» **ASSIGNMENT**:
Nothing but the exact lines from the one containing "complete meal." through the last line of the records below belongs in your answer.

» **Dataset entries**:
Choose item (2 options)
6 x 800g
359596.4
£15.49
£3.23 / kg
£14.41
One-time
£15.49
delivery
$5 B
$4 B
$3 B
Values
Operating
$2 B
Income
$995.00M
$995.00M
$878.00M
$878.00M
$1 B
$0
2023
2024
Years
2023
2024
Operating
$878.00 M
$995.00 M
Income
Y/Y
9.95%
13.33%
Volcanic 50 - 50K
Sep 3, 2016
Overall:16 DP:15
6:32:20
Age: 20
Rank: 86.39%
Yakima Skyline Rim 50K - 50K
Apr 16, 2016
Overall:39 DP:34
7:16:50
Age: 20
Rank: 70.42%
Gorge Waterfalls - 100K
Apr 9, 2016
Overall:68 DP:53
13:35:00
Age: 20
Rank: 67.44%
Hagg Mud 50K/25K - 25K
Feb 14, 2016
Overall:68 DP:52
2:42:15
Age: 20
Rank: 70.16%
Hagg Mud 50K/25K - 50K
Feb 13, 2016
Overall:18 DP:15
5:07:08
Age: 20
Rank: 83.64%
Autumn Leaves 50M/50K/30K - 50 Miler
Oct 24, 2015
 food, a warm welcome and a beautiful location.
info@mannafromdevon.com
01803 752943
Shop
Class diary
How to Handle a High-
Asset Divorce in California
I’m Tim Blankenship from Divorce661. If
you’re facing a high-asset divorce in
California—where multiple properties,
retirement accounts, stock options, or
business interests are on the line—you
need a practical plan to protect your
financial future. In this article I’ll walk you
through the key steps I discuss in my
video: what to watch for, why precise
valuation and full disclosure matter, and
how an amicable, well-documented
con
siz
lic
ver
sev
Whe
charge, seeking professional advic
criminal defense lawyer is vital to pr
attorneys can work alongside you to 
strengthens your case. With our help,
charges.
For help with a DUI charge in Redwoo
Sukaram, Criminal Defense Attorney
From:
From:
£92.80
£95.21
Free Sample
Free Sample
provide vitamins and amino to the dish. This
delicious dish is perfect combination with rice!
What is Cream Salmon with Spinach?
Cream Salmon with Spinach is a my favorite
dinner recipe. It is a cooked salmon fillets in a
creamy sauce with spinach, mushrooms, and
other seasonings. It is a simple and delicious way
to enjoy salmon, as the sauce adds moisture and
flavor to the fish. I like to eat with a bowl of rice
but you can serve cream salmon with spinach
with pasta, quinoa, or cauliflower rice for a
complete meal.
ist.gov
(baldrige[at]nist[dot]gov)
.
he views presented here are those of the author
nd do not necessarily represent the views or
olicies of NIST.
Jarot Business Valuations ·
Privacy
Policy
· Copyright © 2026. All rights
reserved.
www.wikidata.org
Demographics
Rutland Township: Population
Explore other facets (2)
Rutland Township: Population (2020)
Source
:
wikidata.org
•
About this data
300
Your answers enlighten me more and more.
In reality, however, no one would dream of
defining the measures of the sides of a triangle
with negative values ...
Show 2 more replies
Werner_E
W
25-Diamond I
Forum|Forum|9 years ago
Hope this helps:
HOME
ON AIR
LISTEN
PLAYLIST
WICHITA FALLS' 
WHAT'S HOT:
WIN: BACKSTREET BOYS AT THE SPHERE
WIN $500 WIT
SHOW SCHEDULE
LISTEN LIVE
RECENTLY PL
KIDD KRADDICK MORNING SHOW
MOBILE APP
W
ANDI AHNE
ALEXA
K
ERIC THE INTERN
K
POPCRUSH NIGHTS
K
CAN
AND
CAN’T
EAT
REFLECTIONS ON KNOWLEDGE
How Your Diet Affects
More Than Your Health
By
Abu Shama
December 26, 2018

» **RESULT**:
complete meal.
ist.gov
(baldrige[at]nist[dot]gov)
.
he views presented here are those of the author
nd do not necessarily represent the views or
olicies of NIST.
Jarot Business Valuations ·
Privacy
Policy
· Copyright © 2026. All rights
reserved.
www.wikidata.org
Demographics
Rutland Township: Population
Explore other facets (2)
Rutland Township: Population (2020)
Source
:
wikidata.org
•
About this data
300
Your answers enlighten me more and more.
In reality, however, no one would dream of
defining the measures of the sides of a triangle
with negative values ...
Show 2 more replies
Werner_E
W
25-Diamond I
Forum|Forum|9 years ago
Hope this helps:
HOME
ON AIR
LISTEN
PLAYLIST
WICHITA FALLS' 
WHAT'S HOT:
WIN: BACKSTREET BOYS AT THE SPHERE
WIN $500 WIT
SHOW SCHEDULE
LISTEN LIVE
RECENTLY PL
KIDD KRADDICK MORNING SHOW
MOBILE APP
W
ANDI AHNE
ALEXA
K
ERIC THE INTERN
K
POPCRUSH NIGHTS
K
CAN
AND
CAN’T
EAT
REFLECTIONS ON KNOWLEDGE
How Your Diet Affects
More Than Your Health
By
Abu Shama
December 26, 2018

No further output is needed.